Thousands of people fled their homes north of Athens on Tuesday as a wildfire reached residential areas, Euronews reports.
It comes just a day after Prime Minister Kyriakos Mitsotakis said Greece is currently in the midst of its "worst heatwave" in more than 30 years.
The blaze sent a huge cloud of smoke over Athens and prompted multiple evacuations near Tatoi, 20 kilometers to the north.

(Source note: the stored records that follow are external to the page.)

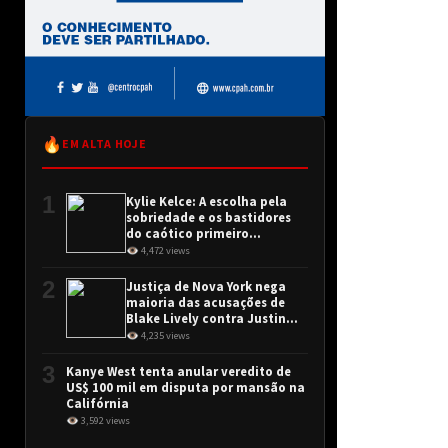
🔥
EM ALTA HOJE
1
Kylie Kelce: A escolha pela
sobriedade e os bastidores
do caótico primeiro
encontro
👁 4,472 views
2
Justiça de Nova York nega
maioria das acusações de
Blake Lively contra Justin
Baldoni
👁 4,235 views
3
Kanye West tenta anular veredito de
US$ 100 mil em disputa por mansão na
Califórnia
👁 3,592 views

Residents left their homes in cars and on motorcycles, heading toward the capital amid a blanket of smoke.
“It is a large fire and it will take a lot of work to get this under control,” greater Athens regional governor George Patoulis told state-run ERT television. “The foliage is very dense in these areas and it is very dried out due to the heatwave, so the conditions are difficult.”
Wildfires also raged in other parts of Greece, prompting evacuations in a coastal area of the southern Peloponnese region as well as on the islands of Evia and Kos, authorities said.
Mitsotakis said on Monday that the country is "facing the worst heatwave since 1987... [causing] a burden on the electricity network." The 1987 heatwave killed more than 1,100 people.
Temperatures reached 45°C in some regions on Monday with the heatwave expected to peak early this week.
"We are in a phase of absolute climatic deregulation", he also said on public television ERT, specifying that "in the last 48 hours, we have had 116 fires" in Greece.